*Required work:* A single figure is required: the number of lines in the listing below containing the word "structure".
[Records supplied Boundary: Start]
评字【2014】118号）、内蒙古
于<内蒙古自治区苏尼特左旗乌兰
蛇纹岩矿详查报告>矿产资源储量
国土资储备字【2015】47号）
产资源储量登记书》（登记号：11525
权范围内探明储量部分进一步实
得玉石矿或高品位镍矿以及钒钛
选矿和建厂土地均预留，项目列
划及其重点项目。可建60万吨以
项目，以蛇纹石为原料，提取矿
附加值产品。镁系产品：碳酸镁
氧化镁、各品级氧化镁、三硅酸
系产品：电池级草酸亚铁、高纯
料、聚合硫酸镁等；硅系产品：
[Records supplied Boundary: End]
[Records supplied Boundary: Start]
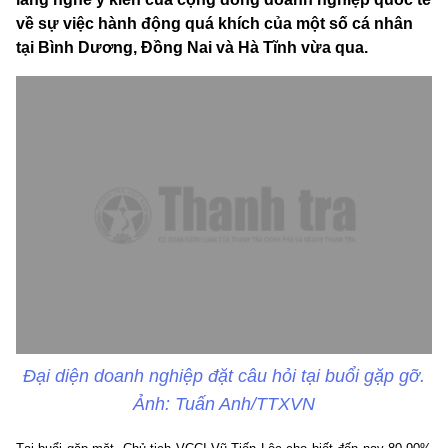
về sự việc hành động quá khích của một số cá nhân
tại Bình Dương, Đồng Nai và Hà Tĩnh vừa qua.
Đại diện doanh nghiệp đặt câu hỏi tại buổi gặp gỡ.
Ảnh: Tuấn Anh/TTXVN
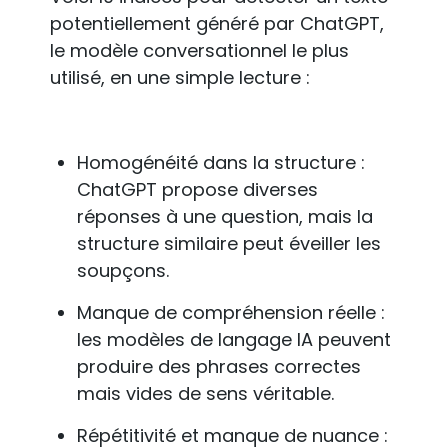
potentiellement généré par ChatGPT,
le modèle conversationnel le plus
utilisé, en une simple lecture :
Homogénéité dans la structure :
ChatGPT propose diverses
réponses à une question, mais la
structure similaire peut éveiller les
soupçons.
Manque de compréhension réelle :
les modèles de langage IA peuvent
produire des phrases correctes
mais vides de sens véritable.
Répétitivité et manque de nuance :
[Records supplied Boundary: End]
*Solution for this task:* 2